WORK REQUEST
However many lines the data holds, transcribe them all exactly.

SOURCE INFORMATION
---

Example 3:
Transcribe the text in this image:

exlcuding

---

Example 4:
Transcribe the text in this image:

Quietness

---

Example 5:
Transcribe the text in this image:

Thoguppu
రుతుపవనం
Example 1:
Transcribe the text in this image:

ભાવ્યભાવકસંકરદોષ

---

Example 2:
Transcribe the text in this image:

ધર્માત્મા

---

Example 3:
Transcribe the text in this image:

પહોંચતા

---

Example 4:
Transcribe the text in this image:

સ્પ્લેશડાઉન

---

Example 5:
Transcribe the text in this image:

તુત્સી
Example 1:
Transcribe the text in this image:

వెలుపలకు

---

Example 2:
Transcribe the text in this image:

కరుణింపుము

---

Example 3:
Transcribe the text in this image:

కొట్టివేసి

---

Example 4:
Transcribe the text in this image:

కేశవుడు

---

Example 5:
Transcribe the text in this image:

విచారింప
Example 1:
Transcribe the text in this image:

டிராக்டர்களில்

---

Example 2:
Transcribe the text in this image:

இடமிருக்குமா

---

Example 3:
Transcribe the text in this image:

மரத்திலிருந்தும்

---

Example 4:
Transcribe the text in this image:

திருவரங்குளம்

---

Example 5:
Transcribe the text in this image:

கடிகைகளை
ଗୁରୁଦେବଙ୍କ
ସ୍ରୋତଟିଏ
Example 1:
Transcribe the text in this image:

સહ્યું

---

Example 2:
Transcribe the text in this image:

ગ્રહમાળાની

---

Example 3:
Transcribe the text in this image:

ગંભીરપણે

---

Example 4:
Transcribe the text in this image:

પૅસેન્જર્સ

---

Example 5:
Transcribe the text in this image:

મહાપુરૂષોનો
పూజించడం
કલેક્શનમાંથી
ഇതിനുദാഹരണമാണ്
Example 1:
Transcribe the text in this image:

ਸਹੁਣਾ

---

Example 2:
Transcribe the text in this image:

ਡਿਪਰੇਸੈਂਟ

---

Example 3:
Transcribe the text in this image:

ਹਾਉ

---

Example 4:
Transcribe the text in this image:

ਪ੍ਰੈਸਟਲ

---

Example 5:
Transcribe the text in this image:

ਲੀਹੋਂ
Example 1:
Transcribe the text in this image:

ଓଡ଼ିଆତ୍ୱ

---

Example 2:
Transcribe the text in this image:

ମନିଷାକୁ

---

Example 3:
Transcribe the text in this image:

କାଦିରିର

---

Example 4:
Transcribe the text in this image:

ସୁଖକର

RESPONSE AREA
---

Example 3:
Transcribe the text in this image:

exlcuding

---

Example 4:
Transcribe the text in this image:

Quietness

---

Example 5:
Transcribe the text in this image:

Thoguppu
రుతుపవనం
Example 1:
Transcribe the text in this image:

ભાવ્યભાવકસંકરદોષ

---

Example 2:
Transcribe the text in this image:

ધર્માત્મા

---

Example 3:
Transcribe the text in this image:

પહોંચતા

---

Example 4:
Transcribe the text in this image:

સ્પ્લેશડાઉન

---

Example 5:
Transcribe the text in this image:

તુત્સી
Example 1:
Transcribe the text in this image:

వెలుపలకు

---

Example 2:
Transcribe the text in this image:

కరుణింపుము

---

Example 3:
Transcribe the text in this image:

కొట్టివేసి

---

Example 4:
Transcribe the text in this image:

కేశవుడు

---

Example 5:
Transcribe the text in this image:

విచారింప
Example 1:
Transcribe the text in this image:

டிராக்டர்களில்

---

Example 2:
Transcribe the text in this image:

இடமிருக்குமா

---

Example 3:
Transcribe the text in this image:

மரத்திலிருந்தும்

---

Example 4:
Transcribe the text in this image:

திருவரங்குளம்

---

Example 5:
Transcribe the text in this image:

கடிகைகளை
ଗୁରୁଦେବଙ୍କ
ସ୍ରୋତଟିଏ
Example 1:
Transcribe the text in this image:

સહ્યું

---

Example 2:
Transcribe the text in this image:

ગ્રહમાળાની

---

Example 3:
Transcribe the text in this image:

ગંભીરપણે

---

Example 4:
Transcribe the text in this image:

પૅસેન્જર્સ

---

Example 5:
Transcribe the text in this image:

મહાપુરૂષોનો
పూజించడం
કલેક્શનમાંથી
ഇതിനുദാഹരണമാണ്
Example 1:
Transcribe the text in this image:

ਸਹੁਣਾ

---

Example 2:
Transcribe the text in this image:

ਡਿਪਰੇਸੈਂਟ

---

Example 3:
Transcribe the text in this image:

ਹਾਉ

---

Example 4:
Transcribe the text in this image:

ਪ੍ਰੈਸਟਲ

---

Example 5:
Transcribe the text in this image:

ਲੀਹੋਂ
Example 1:
Transcribe the text in this image:

ଓଡ଼ିଆତ୍ୱ

---

Example 2:
Transcribe the text in this image:

ମନିଷାକୁ

---

Example 3:
Transcribe the text in this image:

କାଦିରିର

---

Example 4:
Transcribe the text in this image:

ସୁଖକର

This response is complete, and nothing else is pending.